Return only the stretch of the material below that begins with the line containing "cultural vibrancy of the community." and ends with the line containing "info@almah.com.", exactly; both of those lines belong to it.
▬▬▬▬▬▬▬▬▬▬
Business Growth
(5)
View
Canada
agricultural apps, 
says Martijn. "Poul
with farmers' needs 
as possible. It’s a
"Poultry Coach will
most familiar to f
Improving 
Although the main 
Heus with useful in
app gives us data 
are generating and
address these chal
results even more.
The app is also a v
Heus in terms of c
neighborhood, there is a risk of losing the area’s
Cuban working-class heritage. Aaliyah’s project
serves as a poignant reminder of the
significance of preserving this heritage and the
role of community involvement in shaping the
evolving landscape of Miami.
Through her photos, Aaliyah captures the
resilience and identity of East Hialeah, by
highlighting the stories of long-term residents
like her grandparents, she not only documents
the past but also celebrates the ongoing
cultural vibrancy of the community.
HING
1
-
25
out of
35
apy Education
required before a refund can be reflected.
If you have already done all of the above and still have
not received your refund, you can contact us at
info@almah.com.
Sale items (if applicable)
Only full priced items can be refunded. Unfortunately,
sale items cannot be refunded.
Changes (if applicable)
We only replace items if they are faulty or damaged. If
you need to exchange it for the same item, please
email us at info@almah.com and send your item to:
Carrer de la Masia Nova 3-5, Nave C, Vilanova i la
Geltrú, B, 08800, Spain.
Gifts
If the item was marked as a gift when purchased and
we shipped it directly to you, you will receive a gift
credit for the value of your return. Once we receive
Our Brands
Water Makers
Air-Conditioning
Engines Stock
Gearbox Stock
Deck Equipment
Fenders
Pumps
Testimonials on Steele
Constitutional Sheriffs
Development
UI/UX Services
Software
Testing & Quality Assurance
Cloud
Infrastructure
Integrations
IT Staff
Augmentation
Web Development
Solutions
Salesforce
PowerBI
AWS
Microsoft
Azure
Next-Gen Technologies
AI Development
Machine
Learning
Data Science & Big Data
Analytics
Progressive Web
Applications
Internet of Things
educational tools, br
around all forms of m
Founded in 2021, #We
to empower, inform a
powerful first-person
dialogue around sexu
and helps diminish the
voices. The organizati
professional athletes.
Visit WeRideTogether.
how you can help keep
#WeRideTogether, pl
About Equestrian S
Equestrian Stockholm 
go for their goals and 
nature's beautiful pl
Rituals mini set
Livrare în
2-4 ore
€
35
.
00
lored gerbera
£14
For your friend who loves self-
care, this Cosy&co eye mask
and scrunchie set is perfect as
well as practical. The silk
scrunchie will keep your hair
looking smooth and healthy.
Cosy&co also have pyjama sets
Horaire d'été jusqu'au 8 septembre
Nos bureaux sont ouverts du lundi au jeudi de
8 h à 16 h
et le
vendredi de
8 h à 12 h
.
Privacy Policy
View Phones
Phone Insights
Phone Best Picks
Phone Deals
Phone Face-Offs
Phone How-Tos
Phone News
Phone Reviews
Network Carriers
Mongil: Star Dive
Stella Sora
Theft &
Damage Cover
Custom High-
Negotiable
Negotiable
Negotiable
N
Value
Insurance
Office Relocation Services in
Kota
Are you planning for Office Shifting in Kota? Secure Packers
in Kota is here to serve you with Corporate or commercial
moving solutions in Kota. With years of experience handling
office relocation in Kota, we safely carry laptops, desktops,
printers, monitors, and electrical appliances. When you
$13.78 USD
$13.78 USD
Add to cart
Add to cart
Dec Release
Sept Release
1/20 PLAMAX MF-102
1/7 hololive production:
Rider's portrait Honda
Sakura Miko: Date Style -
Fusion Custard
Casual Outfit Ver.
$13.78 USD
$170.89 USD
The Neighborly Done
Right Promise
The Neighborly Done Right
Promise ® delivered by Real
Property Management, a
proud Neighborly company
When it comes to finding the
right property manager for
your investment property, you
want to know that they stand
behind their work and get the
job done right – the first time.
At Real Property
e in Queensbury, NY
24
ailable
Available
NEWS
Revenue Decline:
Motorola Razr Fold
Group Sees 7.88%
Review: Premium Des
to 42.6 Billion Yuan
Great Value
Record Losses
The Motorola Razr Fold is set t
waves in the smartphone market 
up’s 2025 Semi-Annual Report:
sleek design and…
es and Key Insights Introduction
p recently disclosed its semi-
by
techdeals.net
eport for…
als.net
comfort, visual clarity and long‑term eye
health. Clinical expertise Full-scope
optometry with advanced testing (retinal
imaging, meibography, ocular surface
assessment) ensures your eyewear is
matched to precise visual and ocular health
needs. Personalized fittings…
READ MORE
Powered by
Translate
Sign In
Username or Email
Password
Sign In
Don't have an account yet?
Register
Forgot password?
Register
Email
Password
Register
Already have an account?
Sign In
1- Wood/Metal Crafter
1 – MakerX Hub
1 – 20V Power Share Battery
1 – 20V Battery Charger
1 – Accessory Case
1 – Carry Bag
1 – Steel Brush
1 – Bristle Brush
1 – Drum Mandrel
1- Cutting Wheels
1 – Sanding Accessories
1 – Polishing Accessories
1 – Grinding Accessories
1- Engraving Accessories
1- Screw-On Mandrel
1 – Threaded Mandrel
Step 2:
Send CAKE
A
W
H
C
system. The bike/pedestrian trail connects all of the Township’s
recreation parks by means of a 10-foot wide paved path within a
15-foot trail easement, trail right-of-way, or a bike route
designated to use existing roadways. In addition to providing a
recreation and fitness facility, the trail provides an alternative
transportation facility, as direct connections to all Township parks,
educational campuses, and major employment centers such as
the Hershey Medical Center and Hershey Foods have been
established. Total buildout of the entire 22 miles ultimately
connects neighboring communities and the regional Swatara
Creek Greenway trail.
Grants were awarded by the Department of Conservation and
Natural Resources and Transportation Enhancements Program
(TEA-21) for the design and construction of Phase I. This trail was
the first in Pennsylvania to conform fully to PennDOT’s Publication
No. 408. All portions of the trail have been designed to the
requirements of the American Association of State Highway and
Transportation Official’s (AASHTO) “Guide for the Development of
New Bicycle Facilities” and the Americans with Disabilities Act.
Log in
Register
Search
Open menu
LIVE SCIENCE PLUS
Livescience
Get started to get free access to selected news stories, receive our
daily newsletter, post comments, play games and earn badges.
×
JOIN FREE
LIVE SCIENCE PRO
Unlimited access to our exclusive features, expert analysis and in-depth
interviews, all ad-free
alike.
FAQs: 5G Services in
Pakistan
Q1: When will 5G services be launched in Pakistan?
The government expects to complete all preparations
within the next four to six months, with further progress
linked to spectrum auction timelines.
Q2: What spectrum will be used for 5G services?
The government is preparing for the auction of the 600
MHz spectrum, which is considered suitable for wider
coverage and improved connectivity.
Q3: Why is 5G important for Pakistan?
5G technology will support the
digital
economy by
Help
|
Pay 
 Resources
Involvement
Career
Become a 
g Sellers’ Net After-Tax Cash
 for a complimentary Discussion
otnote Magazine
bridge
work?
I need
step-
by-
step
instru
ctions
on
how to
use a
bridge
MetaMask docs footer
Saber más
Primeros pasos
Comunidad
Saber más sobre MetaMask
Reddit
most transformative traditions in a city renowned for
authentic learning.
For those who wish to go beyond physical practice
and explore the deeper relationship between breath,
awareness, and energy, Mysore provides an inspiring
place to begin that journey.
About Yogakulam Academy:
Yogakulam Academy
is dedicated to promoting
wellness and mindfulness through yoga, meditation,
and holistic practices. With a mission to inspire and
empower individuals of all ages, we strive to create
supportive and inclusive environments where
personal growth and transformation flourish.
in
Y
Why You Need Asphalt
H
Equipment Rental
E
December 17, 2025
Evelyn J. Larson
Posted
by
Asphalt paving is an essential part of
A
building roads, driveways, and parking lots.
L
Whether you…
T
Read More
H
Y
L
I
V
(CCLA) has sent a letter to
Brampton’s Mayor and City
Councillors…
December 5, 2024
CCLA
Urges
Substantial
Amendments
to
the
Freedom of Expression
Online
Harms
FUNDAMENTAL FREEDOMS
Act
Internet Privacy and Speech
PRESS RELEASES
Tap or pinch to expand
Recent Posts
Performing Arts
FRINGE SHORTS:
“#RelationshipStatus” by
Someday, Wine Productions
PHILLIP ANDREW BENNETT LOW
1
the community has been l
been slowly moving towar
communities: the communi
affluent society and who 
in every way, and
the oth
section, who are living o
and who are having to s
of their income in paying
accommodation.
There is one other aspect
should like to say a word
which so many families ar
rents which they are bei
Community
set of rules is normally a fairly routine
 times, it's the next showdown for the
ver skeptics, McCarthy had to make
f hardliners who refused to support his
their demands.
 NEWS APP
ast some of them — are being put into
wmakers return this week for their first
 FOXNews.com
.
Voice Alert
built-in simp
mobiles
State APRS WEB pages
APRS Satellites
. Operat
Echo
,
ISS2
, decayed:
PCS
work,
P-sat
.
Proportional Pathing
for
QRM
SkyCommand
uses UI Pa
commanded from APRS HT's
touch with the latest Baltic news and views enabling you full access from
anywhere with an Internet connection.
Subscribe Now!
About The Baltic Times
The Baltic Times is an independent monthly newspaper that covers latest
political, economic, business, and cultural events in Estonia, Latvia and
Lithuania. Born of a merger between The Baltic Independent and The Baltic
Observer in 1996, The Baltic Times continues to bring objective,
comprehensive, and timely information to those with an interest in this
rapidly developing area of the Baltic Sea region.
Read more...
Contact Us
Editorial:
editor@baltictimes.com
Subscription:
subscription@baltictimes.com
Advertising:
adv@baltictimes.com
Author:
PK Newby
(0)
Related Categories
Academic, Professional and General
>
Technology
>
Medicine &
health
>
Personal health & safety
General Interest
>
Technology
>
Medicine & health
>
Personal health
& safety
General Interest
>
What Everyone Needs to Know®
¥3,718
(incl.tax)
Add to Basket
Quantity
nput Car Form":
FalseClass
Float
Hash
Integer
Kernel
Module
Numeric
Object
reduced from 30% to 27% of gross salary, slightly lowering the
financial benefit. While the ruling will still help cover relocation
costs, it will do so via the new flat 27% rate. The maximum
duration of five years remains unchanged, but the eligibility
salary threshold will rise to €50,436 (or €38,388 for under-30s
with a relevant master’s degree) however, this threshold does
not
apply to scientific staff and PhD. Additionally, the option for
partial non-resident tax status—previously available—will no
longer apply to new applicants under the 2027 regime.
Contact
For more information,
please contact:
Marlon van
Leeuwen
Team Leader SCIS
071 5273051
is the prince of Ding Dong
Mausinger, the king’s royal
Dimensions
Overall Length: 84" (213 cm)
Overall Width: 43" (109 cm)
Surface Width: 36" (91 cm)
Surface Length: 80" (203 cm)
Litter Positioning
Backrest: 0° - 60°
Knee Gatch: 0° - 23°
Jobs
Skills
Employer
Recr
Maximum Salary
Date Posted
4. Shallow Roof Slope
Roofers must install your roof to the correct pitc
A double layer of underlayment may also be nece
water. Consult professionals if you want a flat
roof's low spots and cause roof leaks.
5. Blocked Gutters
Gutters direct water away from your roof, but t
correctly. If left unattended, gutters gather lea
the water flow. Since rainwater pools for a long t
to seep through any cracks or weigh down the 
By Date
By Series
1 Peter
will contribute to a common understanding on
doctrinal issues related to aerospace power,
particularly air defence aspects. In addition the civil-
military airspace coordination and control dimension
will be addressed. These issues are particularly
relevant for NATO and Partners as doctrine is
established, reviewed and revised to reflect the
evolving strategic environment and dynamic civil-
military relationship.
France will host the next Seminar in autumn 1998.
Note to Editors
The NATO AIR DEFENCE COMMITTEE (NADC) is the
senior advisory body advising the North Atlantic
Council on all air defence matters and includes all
▬▬▬▬▬▬▬▬▬▬
§ WORKED SOLUTION:
cultural vibrancy of the community.
HING
1
-
25
out of
35
apy Education
required before a refund can be reflected.
If you have already done all of the above and still have
not received your refund, you can contact us at
info@almah.com.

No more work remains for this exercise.